Children’s Mathematics: Making Marks, Making Meaning

M. Worthington & E. Carruthers. 2003

London Paul Chapman

International Journal of Early Years Education, Vol. 12. Number 2. June 2004. pp 175 -177.

The authors of this book explore the ways in which children make their won marks on paper to signify their thinking in early mathematics. The writers contend that children’s own ‘mathematical graphics’ enable them to make links between the informal mathematics that they confront in the classroom. They view learning school mathematics as being akin to learning a language and argue that children’s mathematical graphics help them to grasp the new language of formal mathematics, allowing them to become ‘bi-numerate’. The book contains many examples of mathematical graphics gathered from British children aged three to eight year of age. The writers discuss young children’s behavioural schemas and the ways in which they use their own writing to explore mathematical ideas. They emphasize the active role that children play in their own learning. They also give practical suggestions for teachers on providing children with environments that stimulate their mark-making and helping children to develop their own written methods for mathematics. In addition, the authors tackle the challenging issue of assessing young children’s representations and provide useful advice on what we can learn about young children from studying their mathematical marks. Throughout the book, the authors emphasize the importance of mathematics in the home and suggest ways of involving parents and families in helping young children to develop their mathematical thinking.

The writers make a very convincing case for the usefulness of exploring children’s marks in order to understand their mathematical cognition. The examples of children’s written representations provide fascinating in sights into how different children think about mathematics. One child represents a set of objects by covering a page with dots and another draws a set of objects and then a hand taking away a subset in order to solve a subtraction problem. The authors favour eliciting and recording verbal explanations from children when possible, and many of the examples they give require careful consideration of both the written marks and children’s verbal descriptions in order to understand children’s thinking. Indeed, in many cases, the verbal explanations that children give are as illuminating as their written marks. Children use a wide range fo strategies to tackle the mathematical problems that they encounter inside and outside the classroom, and their marks reflect this. Moreover, the encouragement to use paper and pens appears to help young children invent even more problem-solving strategies. The descriptions of young children’s marks and explanations in the book help us to understand how rich and varied their mathematical thinking (e.g. the correctness of their responses to a worksheet). We need to explore the processes by which individual children arrive at their answers and not just focus on the products of their thinking. Taking children’s mathematical marks seriously helps them to achieve this aim.

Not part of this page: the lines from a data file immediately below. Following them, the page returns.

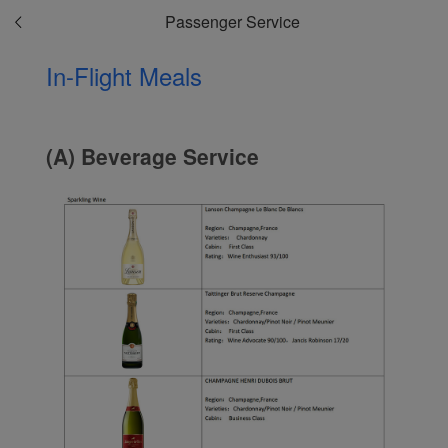
Passenger Service
In-Flight Meals
(A) Beverage Service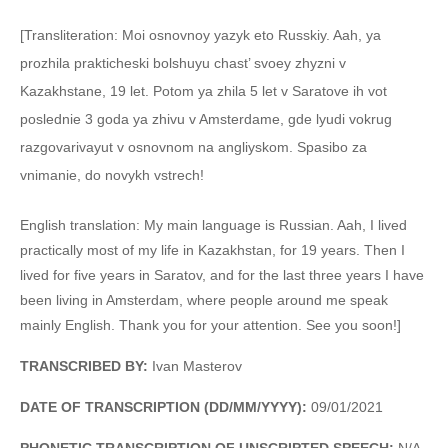
[Transliteration: Moi osnovnoy yazyk eto Russkiy. Aah, ya
prozhila prakticheski bolshuyu chast’ svoey zhyzni v
Kazakhstane, 19 let. Potom ya zhila 5 let v Saratove ih vot
poslednie 3 goda ya zhivu v Amsterdame, gde lyudi vokrug
razgovarivayut v osnovnom na angliyskom. Spasibo za
vnimanie, do novykh vstrech!
English translation: My main language is Russian. Aah, I lived
practically most of my life in Kazakhstan, for 19 years. Then I
lived for five years in Saratov, and for the last three years I have
been living in Amsterdam, where people around me speak
mainly English. Thank you for your attention. See you soon!]
TRANSCRIBED BY:
Ivan Masterov
DATE OF TRANSCRIPTION (DD/MM/YYYY):
09/01/2021
PHONETIC TRANSCRIPTION OF UNSCRIPTED SPEECH
:
N/A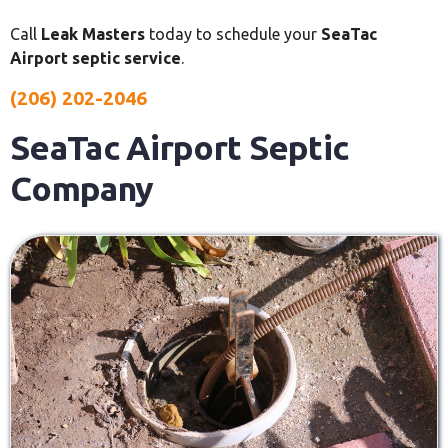
Call
Leak Masters
today to schedule your
SeaTac
Airport septic service
.
(206) 202-2046
SeaTac Airport Septic
Company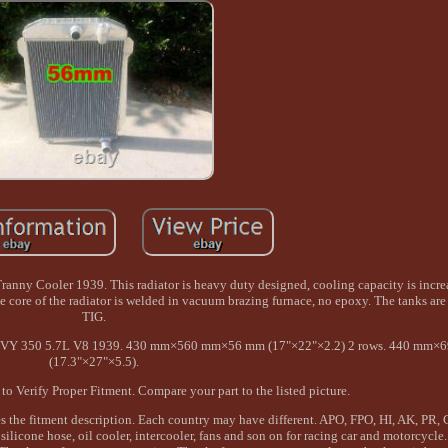
anny Cooler 1939. This radiator is heavy duty designed, cooling capacity is incr
he core of the radiator is welded in vacuum brazing furnace, no epoxy. The tanks a
TIG.
VY 350 5.7L V8 1939. 430 mm×560 mm×56 mm (17"×22"×2.2) 2 rows. 440 mm
(17.3"×27"×5.5).
o Verify Proper Fitment. Compare your part to the listed picture.
s the fitment description. Each country may have different. APO, FPO, HI, AK, PR, 
 silicone hose, oil cooler, intercooler, fans and son on for racing car and motorcycl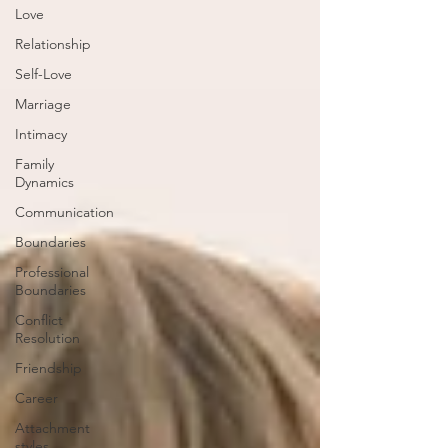
Love
Relationship
Self-Love
Marriage
Intimacy
Family
Dynamics
Communication
Boundaries
Professional
Boundaries
Conflict
Resolution
Friendship
Career
Attachment
styles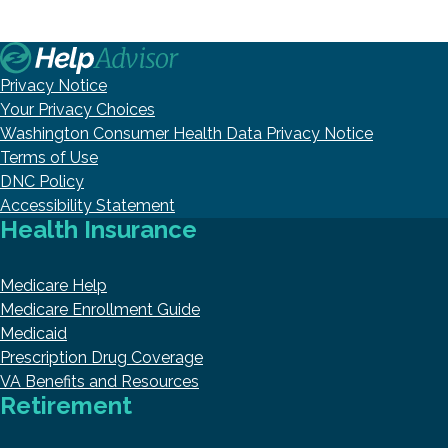
Privacy Notice
Your Privacy Choices
Washington Consumer Health Data Privacy Notice
Terms of Use
DNC Policy
Accessibility Statement
Health Insurance
Medicare Help
Medicare Enrollment Guide
Medicaid
Prescription Drug Coverage
VA Benefits and Resources
Retirement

The authors argue that children’s mark-making provides them with a developmental stepping stone between their own mathematics based on knowledge of the everday world and the abstract symbolism of school mathematics. This is an important claim. It is important because a key challenge for both educators and researchers in children’s mathematics is the gap between the mathematical concepts and relations that children understand in the real worlds of home and play and the abstract language of school mathematics. There are numerous reports in the psychological and educational literature of children entering formal schooling with rich and powerful ways of approaching mathematics in daily life but failing to make connections between this strong knowledge base and school mathematics. Some researchers have advocated the use of physical aids as a way of helping children bridge the gap. Yet, as the authors point out the role of concrete manipulatives in helping children to make connections between their own informal mathematics and formal school mathematics has not been clearly established.

Currently though, it also seems unclear whether children’s mark-making facilitates or merely reflects developmental changes in their mathematical cognition. Children’s marks are certainly worthy of consideration as windows on their thinking but further research is needed to establish the precise role that mark-making plays in their cognitive development. Nonetheless, the book contains some very strong pointers to the potential developmental significance of mark-making. In particular, many of the examples of children’s written representations seem to capture a mixture of formal and informal mathematical thinking by combining children’s idiosyncratic written representation with their use of formal symbols. These examples suggest that at least some children use their marks on paper to help them reflect on the links between formal and informal mathematics. Such examples support the authors’ claims for the centrality of children’s mark-making and underscore the need for researchers and educators to consider carefully the role of children’s own written methods in their mathematical development.


Kate Canobi, The Department of Psychology, University of Melbourne. Australia.